Identification of NPCs in the rat brain in vivo, using mMRI spectroscopy. (A) Imaging of endogenous NPCs. Voxels are placed along the hippocampus (HIPP) and in the cortex (CTX). In the hippocampus, the 1.28-ppm biomarker (red) is evident when SVD-based signal processing is performed (colored peaks) but not when Fourier transform is done (insets). In the cortex, the 1.28-ppm biomarker is not detected by either data analysis. Colored asterisks and peaks correlate. Bar graphs show absolute (top) and relative (bottom) quantification of the 1.28-ppm biomarker (n = 4 experiments, P < 0.05). (B) Imaging of transplanted NPCs. Voxels are placed in the area of NPC transplant (NT; 5 × 10⁶ NPCs in 5 ml of saline) and saline injection (ST; 5 µl).
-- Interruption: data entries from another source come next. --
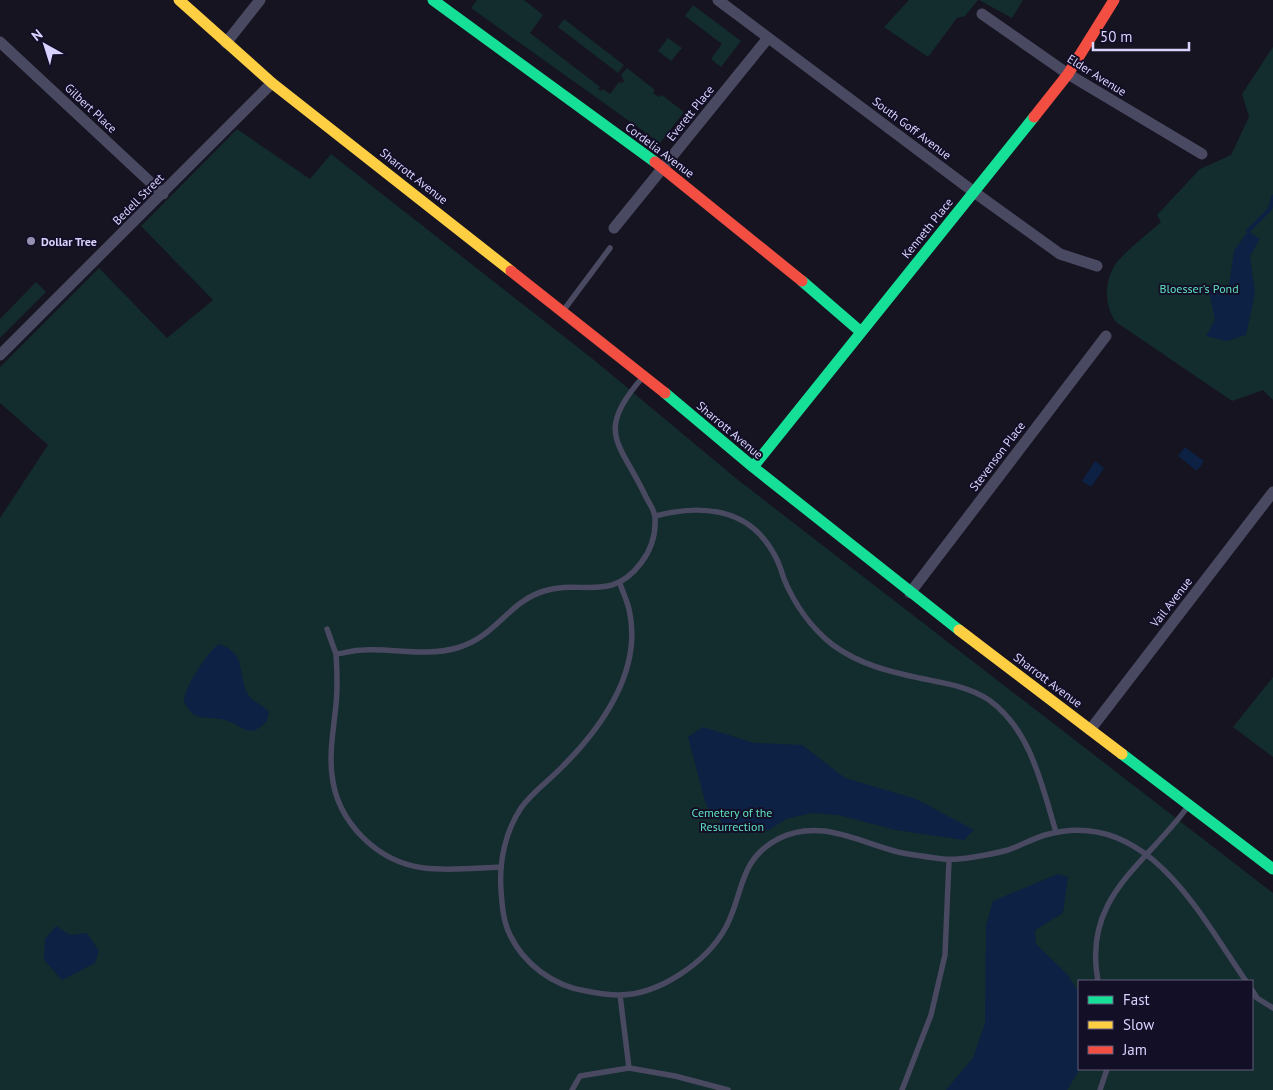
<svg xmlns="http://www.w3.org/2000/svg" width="1273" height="1090" viewBox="0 0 1273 1090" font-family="'PT Sans',sans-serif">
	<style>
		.green { fill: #132c2d; fill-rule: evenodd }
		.water { fill: #0d2144 }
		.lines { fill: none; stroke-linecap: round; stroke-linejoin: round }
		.stream { stroke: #0d2144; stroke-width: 4 }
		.lane { stroke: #4a4962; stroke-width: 5.5 }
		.street { stroke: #4a4962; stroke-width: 11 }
		.fast { stroke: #16e098; stroke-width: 11 }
		.slow { stroke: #ffcf43; stroke-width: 11 }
		.jam { stroke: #f24e42; stroke-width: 11 }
		.poi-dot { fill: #9591b1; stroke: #130f26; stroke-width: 2 }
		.labels { text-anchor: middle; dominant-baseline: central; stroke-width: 4; stroke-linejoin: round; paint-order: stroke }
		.street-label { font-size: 12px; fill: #d9d4ff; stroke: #130f26 }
		.poi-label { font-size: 12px; font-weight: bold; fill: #d9d4ff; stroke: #130f26; text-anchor: start }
		.park-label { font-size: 12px; fill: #5fe0c0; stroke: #130f26 }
	</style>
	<rect width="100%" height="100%" fill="#161421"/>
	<path class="green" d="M477 0H524L543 15 530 33 600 87 598 89 601 91 603 89 610 94 619 82 622 83 624 81 621 75 627 68 655 90 653 93 659 97 662 95 684 112 660 143 471 8Z
		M909 0H978L965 16 957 18 928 57 884 27Z
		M979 0H1023L1012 18Z
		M693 5 741 41 721 67 711 59 722 44 685 16Z
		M564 19 624 65 618 73 558 27Z
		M668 38 682 48 671 61 658 51Z
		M1273 47V400L1263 390 1232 401 1116 322C1105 307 1104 285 1113 268 1119 256 1150 232 1161 222L1157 215 1200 169 1231 155 1249 117 1242 94Z
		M237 129 310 179 331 154 594 360 738 480 1273 893V1090H0V518L48 445 0 403V367L99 268 167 338 213 300 141 226ZM1079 981H1252V1069H1079Z
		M36 282 46 292 0 338V319Z
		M1273 677V757L1233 727Z"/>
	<path class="water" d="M1248 231 1260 239 1250 256 1255 293 1246 335 1227 341 1206 336 1215 320 1208 286 1228 291 1234 251Z
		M1185 447 1204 461 1197 471 1178 456Z
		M1095 461 1104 468 1091 487 1082 481Z
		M219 644C250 654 235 677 250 697 255 703 264 706 269 712L267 721C248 741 242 724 225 720 205 715 196 724 184 702 183 689 208 651 219 644Z
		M703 727 754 743 802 745 845 778 916 799 974 830 964 840 896 830 838 815 811 813 786 819 769 830 746 832 723 824 706 805 688 737Z
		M1058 874 1068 877 1063 913 1035 930 1036 944 1067 974 1079 993 1080 1069 1067 1090H946L973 1058 985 1023 986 926 993 901Z
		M56 926 70 935 87 933 99 951 95 963 62 980 44 960 45 939Z"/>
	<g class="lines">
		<path class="stream" d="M1248 231 1270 209 1273 197"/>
		<path class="lane" d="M563 311 610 248
			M655 516C702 504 749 508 774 554 779 562 781 570 784 579 794 603 811 628 833 645 860 665 891 672 924 679 945 683 970 687 989 700 1031 730 1042 786 1056 832
			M620 584C623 592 627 601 629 609 643 669 603 726 563 766 550 780 532 792 521 808 505 832 499 862 501 890 502 904 503 921 510 935 524 964 553 986 586 991 596 993 608 995 619 995 659 995 707 962 726 927 744 893 738 860 778 839 819 818 856 841 898 852 912 855 928 857 943 859 958 861 993 854 1008 850 1020 846 1032 839 1045 835 1146 806 1198 912 1246 981
			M327 629 336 654
			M500 867C475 868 449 871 424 868 377 862 337 822 332 775 329 751 334 727 336 704 338 687 337 670 336 654 345 653 354 650 363 650 395 648 425 657 457 648 496 637 508 602 544 591 582 579 611 603 641 563 651 550 656 535 655 518 655 511 649 503 646 497 621 443 593 433 643 377
			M1098 981C1082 896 1146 865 1189 805
			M1252 990 1257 998 1273 1008
			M620 995 629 1068 675 1076 728 1090
			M572 1090 580 1076 629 1068
			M902 1090 931 1015 945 955 949 860
			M1100 1090 1107 1069"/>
		<path class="street" d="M718 0 974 192 1060 254 1097 266
			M982 14 1068 74 1202 154
			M0 42 163 194
			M226 43 260 0
			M614 228 768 38
			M0 355 272 83
			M910 593 1106 336
			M1090 730 1273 492"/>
		<path class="fast" d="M433 0 655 162
			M802 281 861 332
			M665 393 753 467 959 630
			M753 467 1034 117
			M1122 754 1273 869"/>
		<path class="slow" d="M179 0 272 83 511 271
			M959 630 1122 754"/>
		<path class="jam" d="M1034 117 1068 74 1114 0
			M655 162 802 281
			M511 271 665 393"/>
	</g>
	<circle class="poi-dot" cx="31" cy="241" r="5"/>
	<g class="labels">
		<g class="street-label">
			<text transform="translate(1097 75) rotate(32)">Elder Avenue</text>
			<text transform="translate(91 108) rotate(43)">Gilbert Place</text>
			<text transform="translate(690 113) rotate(-51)">Everett Place</text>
			<text transform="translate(912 128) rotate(37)">South Goff Avenue</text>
			<text transform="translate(660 150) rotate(37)">Cordelia Avenue</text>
			<text transform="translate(414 176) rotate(38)">Sharrott Avenue</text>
			<text transform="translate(138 199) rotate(-45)">Bedell Street</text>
			<text transform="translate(927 228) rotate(-51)">Kenneth Place</text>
			<text transform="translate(730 430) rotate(40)">Sharrott Avenue</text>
			<text transform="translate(997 456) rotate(-53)">Stevenson Place</text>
			<text transform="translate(1171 602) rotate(-52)">Vail Avenue</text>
			<text transform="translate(1048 680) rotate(37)">Sharrott Avenue</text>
		</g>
		<g class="poi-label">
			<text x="41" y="241">Dollar Tree</text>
		</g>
		<g class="park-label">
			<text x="1199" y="288">Bloesser's Pond</text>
			<text x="732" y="812">Cemetery of the<tspan x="732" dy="14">Resurrection</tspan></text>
		</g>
	</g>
	<rect x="1078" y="980" width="175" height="90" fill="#130f26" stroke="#625e7d"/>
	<rect x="1088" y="996" width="25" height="8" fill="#16e098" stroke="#625e7d"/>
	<text x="1123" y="1005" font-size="15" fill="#d9d4ff">Fast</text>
	<rect x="1088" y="1021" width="25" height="8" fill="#ffcf43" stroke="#625e7d"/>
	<text x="1123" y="1030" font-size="15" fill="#d9d4ff">Slow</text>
	<rect x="1088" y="1046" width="25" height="8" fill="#f24e42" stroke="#625e7d"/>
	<text x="1123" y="1055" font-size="15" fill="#d9d4ff">Jam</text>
	<g transform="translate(45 45) rotate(321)" stroke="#130f26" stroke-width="4" paint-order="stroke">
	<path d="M0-4L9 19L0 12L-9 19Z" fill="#d9d4ff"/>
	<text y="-8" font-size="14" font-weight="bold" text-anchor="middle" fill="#d9d4ff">N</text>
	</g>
	<path d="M1093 42v8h96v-8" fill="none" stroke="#d9d4ff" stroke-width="2.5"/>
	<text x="1100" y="42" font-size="15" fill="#d9d4ff" stroke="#130f26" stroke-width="4" paint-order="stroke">50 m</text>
</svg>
In the NT site, the 1.28-ppm biomarker (red) is observed with both Fourier transform and SVD-based signal processing. In the ST site, no significant 1.28-ppm signal is observed. Bar graphs show absolute (top) and relative (bottom) quantification of the 1.28-ppm biomarker (n = 5 experiments; P < 0.05). (C and D) Imaging of endogenous NPCs after ECS. Voxels are placed along the hippocampus in control (ECS−) and ECS-treated (ECS+) adult rats (C). Quantification of the 1.28-ppm biomarker [(C) n = 4 experiments, P < 0.05] and the number of BrdU-immunoreactive cells in the dentate gyrus of the same animal [(D) n = 4 experiments, P < 0.01] indicates linear correlation (E).

Fig. 4

Identification of NPCs in the human hippocampus in vivo, using ¹H-MRS. (A) Voxels are placed along the hippocampus and in the cortex. In the hippocampus, the 1.28-ppm biomarker (red) is evident when SVD-based signal processing is performed but not when Fourier transform is done. In the cortex, the 1.28-ppm biomarker is not detected by either data analysis. Colored asterisks and colored peaks correlate. Bar graphs show absolute (top) and relative (bottom) quantification of the 1.28-ppm biomarker (CTX, cortex; LH, left hippocampus; RH, right hippocampus; n = 5people; P < 0.01 and P < 0.05, respectively). (B) Quantification of the 1.28-ppm biomarker in the adult human hippocampus over time (n = 4 people, P = 0.747). The same people were imaged 90 days apart. (C) Quantification of the 1.28-ppm biomarker in the human hippocampus during development in preadolescent, adolescent, and adult age groups (n = 3 people per group; P < 0.001).